Omg I def was not. I wasn't that drunk. I showed that I stuff my bra but I didn't whip my tit out.
so, on facebook you can become a fan of butt sex, and also premarital sex, but not premarital butt sex, which is what I was aiming for.
I'm going to take the bottles back.. And maybe get an x-ray
I got into my dads silver toyota in the back seat to get picked up and 2 mins later I asked my dad when are we leaving, then an old mexican woman turned around. wrong toyota I'm guessing.
Restaurants Roasting People Who Gave Them Negative Yelp Reviews (25 Pics)
can someone explain to me why i woke up under a twister sheet
Soooo, if his status went from married to single and he deleted all the pictures of his kids does that mean he's up for dibbs?
I think he's in need of mouth to penis resuscitation. Which I happen to be certified
Wouldn't it be fantastic if the corporate world cared less about about our GPA and focused more on our mastery of social drunkenness?
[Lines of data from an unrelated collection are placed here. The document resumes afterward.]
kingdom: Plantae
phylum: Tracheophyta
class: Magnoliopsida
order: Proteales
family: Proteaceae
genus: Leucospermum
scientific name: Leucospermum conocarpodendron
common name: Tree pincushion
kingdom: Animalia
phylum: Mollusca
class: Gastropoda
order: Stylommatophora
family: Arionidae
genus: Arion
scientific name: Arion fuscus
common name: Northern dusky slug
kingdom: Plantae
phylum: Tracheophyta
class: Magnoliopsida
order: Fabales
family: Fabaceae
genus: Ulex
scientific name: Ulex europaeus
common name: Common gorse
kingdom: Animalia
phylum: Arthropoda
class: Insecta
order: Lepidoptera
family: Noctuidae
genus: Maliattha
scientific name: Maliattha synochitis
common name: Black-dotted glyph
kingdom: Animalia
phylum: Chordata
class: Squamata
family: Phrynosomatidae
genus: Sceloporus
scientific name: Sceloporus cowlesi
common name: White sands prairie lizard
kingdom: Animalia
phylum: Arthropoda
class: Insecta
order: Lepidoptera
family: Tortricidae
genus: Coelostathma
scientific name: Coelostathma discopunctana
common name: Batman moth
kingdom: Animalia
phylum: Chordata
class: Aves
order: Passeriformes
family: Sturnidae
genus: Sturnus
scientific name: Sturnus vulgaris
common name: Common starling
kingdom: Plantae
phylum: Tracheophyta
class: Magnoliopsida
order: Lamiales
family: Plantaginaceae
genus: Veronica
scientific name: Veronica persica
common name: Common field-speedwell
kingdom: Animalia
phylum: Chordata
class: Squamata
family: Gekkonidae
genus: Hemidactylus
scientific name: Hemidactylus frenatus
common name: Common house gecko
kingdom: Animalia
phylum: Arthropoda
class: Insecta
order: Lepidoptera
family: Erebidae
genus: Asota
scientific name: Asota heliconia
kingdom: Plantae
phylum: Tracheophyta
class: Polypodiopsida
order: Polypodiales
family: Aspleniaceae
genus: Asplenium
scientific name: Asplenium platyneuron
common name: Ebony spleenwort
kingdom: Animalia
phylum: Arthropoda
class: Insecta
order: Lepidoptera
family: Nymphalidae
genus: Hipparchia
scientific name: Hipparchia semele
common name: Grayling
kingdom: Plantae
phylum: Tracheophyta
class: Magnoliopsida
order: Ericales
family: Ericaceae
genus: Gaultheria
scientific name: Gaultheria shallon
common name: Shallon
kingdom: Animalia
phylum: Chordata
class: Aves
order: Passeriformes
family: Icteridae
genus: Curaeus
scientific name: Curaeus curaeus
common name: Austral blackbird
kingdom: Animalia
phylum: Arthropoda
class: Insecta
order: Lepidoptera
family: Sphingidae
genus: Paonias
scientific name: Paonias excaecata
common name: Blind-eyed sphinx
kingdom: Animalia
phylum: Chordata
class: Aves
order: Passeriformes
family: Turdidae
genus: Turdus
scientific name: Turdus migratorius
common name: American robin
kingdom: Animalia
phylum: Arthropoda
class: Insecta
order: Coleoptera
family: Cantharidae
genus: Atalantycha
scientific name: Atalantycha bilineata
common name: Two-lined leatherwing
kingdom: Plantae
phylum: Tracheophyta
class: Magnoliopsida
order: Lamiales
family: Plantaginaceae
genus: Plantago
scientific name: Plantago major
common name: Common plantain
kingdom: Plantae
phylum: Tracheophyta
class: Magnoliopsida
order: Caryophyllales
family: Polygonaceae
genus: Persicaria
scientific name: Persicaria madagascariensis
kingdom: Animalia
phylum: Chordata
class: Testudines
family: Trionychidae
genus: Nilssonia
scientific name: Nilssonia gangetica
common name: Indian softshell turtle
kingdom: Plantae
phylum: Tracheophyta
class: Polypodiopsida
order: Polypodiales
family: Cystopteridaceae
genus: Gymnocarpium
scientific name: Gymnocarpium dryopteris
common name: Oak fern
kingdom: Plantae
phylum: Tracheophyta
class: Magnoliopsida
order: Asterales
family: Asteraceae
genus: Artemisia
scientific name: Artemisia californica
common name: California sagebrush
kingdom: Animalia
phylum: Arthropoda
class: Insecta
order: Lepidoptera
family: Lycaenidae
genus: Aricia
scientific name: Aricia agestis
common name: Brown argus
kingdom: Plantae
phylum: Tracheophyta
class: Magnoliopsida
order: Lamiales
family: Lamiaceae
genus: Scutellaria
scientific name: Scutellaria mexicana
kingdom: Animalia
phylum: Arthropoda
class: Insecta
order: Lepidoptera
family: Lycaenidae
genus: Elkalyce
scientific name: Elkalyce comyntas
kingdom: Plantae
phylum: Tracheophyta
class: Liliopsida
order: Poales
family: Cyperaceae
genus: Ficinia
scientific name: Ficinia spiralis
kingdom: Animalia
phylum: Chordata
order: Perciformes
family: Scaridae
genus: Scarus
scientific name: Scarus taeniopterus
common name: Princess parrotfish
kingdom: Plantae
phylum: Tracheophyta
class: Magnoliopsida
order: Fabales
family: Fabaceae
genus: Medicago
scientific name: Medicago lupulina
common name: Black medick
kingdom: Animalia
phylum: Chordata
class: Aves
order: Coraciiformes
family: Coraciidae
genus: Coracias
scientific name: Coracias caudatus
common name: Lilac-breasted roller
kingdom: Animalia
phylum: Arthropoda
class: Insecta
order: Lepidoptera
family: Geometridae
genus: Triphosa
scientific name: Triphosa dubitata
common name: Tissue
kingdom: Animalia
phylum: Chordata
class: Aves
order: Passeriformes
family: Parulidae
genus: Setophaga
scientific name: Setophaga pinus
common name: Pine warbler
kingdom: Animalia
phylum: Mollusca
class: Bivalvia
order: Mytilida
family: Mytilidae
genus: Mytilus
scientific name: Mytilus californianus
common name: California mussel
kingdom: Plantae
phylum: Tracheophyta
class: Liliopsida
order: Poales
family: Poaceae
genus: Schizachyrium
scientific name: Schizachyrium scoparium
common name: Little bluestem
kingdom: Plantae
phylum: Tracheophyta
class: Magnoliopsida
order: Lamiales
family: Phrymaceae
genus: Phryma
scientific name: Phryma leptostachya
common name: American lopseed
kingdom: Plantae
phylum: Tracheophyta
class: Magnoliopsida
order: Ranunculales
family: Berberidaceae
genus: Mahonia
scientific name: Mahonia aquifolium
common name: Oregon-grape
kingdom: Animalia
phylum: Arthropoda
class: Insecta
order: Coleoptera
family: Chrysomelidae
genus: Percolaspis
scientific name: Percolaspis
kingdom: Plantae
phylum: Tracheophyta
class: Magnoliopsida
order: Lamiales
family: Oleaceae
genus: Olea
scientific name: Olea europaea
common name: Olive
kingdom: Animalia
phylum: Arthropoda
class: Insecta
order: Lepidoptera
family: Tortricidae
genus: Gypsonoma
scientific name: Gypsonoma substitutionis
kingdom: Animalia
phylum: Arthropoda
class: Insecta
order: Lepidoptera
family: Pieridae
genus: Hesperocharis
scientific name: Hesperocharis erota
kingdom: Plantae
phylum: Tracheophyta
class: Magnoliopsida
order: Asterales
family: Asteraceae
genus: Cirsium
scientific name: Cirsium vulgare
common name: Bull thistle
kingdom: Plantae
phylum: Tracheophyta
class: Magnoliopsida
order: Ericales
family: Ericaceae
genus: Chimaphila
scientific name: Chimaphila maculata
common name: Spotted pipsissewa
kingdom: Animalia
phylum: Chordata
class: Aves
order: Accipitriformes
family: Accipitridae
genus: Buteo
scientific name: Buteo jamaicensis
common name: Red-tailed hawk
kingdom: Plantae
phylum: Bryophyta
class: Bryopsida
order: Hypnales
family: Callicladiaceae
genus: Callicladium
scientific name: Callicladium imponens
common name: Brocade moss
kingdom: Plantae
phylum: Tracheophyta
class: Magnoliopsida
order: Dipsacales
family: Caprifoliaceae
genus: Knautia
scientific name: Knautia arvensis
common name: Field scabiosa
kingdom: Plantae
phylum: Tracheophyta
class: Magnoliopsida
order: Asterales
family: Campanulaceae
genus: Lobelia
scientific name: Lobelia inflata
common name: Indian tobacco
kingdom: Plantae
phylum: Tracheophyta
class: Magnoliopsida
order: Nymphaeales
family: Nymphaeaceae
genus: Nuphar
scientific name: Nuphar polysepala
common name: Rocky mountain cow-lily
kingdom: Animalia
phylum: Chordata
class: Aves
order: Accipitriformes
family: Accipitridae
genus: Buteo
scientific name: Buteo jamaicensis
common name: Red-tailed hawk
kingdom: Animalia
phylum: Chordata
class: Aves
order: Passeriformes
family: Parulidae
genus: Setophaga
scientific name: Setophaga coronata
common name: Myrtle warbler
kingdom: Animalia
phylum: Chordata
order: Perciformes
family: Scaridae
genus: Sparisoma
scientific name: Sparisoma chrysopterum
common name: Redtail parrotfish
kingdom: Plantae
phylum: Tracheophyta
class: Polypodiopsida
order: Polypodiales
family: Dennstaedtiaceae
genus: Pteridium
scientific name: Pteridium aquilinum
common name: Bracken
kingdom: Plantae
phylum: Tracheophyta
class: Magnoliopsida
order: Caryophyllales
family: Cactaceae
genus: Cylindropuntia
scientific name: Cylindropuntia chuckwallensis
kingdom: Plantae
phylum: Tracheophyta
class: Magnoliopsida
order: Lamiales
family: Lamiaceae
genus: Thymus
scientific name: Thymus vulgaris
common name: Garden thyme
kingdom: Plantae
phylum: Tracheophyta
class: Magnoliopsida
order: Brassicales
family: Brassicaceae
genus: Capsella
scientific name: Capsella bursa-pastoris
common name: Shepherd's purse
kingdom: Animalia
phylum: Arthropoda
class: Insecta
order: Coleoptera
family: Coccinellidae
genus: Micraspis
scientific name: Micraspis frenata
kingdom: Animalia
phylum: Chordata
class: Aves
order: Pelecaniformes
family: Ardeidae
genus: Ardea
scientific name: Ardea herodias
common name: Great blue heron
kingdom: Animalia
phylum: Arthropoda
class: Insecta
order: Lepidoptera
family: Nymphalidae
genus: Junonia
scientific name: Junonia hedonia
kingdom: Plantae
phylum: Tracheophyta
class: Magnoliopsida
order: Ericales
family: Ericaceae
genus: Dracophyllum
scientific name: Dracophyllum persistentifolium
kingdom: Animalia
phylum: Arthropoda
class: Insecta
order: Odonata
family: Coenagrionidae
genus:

Just pretend you're riding a unicorn through space. Thats how I deal with the stirrup situation at the gyno office.
Woman Posts Harassing DMs From Creep Online, Now He’s Upset Because People Told His Mom
The rest of the concert I just stared at the lights and didn't really listen to the music cuz I was trying to make sure my brain still worked cuz my face was numb and I couldn't move... Yeah I'm not a weed brownie person
In all honesty the person most likely to secretly slip me drugs would be ... Me
It's not vacation until I get called "disgustinly sexy" by an fat woman whose older than my mother.
Can't really tell your Mom you are moody due to dick deprivation.
hurry there's a jack Daniels slip n slide and clothes are coming off faster than I can even comprehend oh thank god for autocorrect
My ex is stopping by while he’s working tonight after delivering a pizza to fuck me, then going back to work at Pizza Hut. This is what my life has become.